Un essai à La Jaillère

Un essai conduit, début 2013 pendant 6 semaines, à la station expérimentale de La Jaillère (44), a comparé trois pratiques sur des lots de 16 vaches avec une ration classique à base d’ensilage de maïs et d’enrubannage d’herbe : une conduite classique avec un apport de la ration une fois par jour et deux repousses manuelles (1D) ;  trois distributions par jour (3 D) ; huit distributions par jour (8 D).
Les vaches étaient en phase descendante de lactation (16e semaine de lactation en moyenne). Les lots tenaient compte des rangs de lactation, de la production laitière, du taux butyreux et protéique, ainsi que du poids vif. Les vaches ont suivi une période de 2 semaines de pré-expérimentation pour les « mettre en condition ».

Les ingestions des lots « un repas par jour » (1 D) et « 3 repas par jour » (3 D) ont été conformes à celles attendues, avec 19,2 kg de MS ingérée en moyenne sur 6 semaines. Les ingestions du lot 8 D (8 repas par jour) ont été légèrement supérieures aux deux autres lots, avec 19,8 kg MS ingérée. « Ces niveaux d’ingestion relativement faibles s’expliquent notamment par la forte proportion de primipares », font remarquer les responsables de l’étude d’Arvalis et de l’Institut de l’élevage.

Production laitière équivalente

Les performances laitières corrigées aboutissent à une production laitière équivalente pour les 3 lots (24 kg de lait). « L’analyse statistique n’a pas révélé de différence significative ni sur les taux, ni pour le TB, ni pour le TP », font remarquer les ingénieurs de recherche. Et d’ajouter : « Aucune différence significative n’est observée entre les traitements sur la reprise de poids. Les efficacités laitières observées pour les lots 1D, 3D et 8D sont respectivement de 1,31, 1,29 et 1,25 (kg de lait à 40 de MG par kg MS). » Cet essai montre donc que l’augmentation du nombre d’apports alimentaires n’a pas significativement influencé les performances de production laitière.
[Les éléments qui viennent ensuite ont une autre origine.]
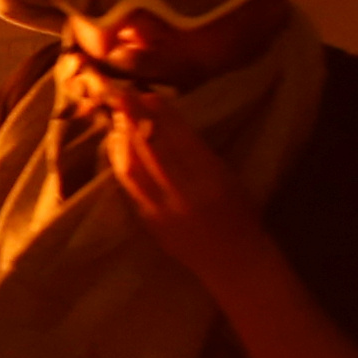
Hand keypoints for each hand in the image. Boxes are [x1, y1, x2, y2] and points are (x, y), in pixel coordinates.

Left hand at [67, 67, 271, 287]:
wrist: (235, 264)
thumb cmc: (240, 216)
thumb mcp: (229, 179)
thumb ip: (200, 155)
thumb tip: (169, 123)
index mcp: (213, 180)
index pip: (181, 141)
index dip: (162, 116)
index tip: (148, 94)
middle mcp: (186, 195)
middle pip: (153, 151)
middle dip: (134, 121)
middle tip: (121, 96)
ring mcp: (164, 211)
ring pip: (134, 170)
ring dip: (123, 141)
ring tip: (117, 120)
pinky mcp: (150, 224)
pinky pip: (130, 189)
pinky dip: (121, 166)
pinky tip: (117, 149)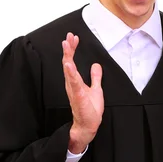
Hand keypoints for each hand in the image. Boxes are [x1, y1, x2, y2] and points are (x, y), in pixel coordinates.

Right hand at [62, 32, 103, 153]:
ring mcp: (74, 89)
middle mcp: (72, 84)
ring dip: (68, 56)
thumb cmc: (90, 110)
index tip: (74, 38)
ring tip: (66, 44)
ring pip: (69, 70)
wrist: (88, 125)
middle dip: (68, 49)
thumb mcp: (96, 89)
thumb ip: (95, 78)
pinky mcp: (78, 96)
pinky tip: (69, 64)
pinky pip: (73, 83)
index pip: (72, 61)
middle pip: (68, 62)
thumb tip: (96, 65)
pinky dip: (70, 73)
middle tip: (69, 36)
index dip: (72, 49)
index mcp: (76, 81)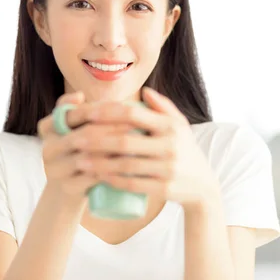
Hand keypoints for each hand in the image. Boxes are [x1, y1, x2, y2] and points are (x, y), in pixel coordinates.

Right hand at [37, 92, 135, 201]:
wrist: (68, 189)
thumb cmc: (78, 150)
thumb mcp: (75, 128)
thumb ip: (79, 110)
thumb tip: (80, 94)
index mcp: (48, 128)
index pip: (74, 113)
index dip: (100, 110)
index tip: (124, 107)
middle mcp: (48, 148)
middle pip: (84, 134)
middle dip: (113, 128)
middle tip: (136, 125)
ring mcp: (56, 170)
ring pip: (90, 155)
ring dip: (115, 149)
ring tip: (136, 142)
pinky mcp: (68, 187)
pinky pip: (93, 176)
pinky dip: (111, 169)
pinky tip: (128, 163)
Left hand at [78, 87, 220, 208]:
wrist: (203, 186)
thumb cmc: (185, 150)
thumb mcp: (180, 125)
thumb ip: (163, 106)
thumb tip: (144, 91)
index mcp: (170, 125)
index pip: (133, 114)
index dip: (107, 113)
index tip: (86, 113)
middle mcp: (170, 145)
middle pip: (125, 140)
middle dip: (96, 140)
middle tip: (75, 139)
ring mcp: (168, 168)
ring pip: (126, 164)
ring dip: (100, 163)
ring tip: (80, 160)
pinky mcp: (165, 189)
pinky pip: (133, 184)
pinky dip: (113, 180)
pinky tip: (98, 176)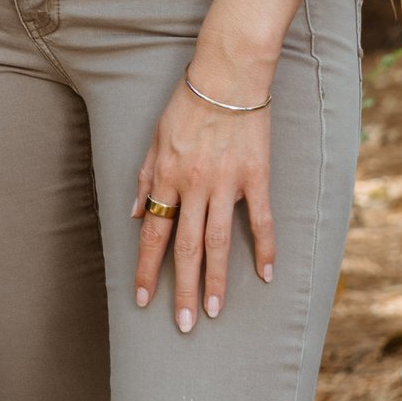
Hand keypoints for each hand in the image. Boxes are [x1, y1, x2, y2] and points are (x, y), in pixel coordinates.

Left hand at [131, 56, 275, 333]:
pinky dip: (264, 248)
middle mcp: (193, 186)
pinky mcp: (256, 176)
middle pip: (184, 248)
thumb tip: (135, 214)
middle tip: (182, 324)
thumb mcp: (155, 138)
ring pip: (218, 242)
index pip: (152, 235)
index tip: (142, 301)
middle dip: (180, 289)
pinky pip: (260, 219)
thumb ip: (145, 178)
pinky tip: (266, 274)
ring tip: (212, 312)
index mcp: (165, 178)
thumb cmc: (188, 104)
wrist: (228, 75)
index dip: (146, 270)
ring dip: (215, 280)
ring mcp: (226, 184)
Ces résultats sont en accord avec des essais précédents conduits en 1985, 1998 et 2006. « La légère augmentation de l’ingestion observée pour le lot 8 D pourrait s’expliquer par le passage régulier du robot distributeur qui stimule les animaux à revenir à l’auge lors des distributions de ration fraîche », résument Arvalis et l’Institut de l’élevage. « Les observations  de comportement menées en parallèle et l’observation des refus à l’auge au cours de la journée montrent cependant que cet effet est limité ; les animaux modifieraient peu leur comportement alimentaire(1) »

Une buvette à tous les « coins de rue »

Même chose pour l’abreuvement. En traite robotisée, certains circuits prévoient d’inciter les vaches à venir se faire traire en passant par la case « buvette ». Or, une étude montre que l’accès totalement libre aux abreuvoirs dans l’aire de couchage ne perturbe pas la fréquence de traite. « Au contraire, cette pratique favorise la consommation en eau des vaches et augmente leur production laitière par rapport à une accessibilité des abreuvoirs limitée exclusivement à l’aire d’alimentation ».

D’abord une place par vache

L’incidence de cette pratique sur l’ingestion pourrait être différente dans des situations de concurrence à l’auge. A la Jaillère, chaque vache avait une place au cornadis : la base pour favoriser la consommation. Au-delà de l’effet sur l’ingestion quotidienne et la production laitière, l’automatisation de la préparation et de la distribution des rations a cependant d’autres atouts. Elle permet d’adapter plus facilement la ration aux différents lots en fonction des objectifs de production ; elle permet de soulager la pénibilité du travail et de diminuer le temps consacré à la distribution. Autant d’aspects à prendre en compte dans l’approche économique qui accompagne tout investissement.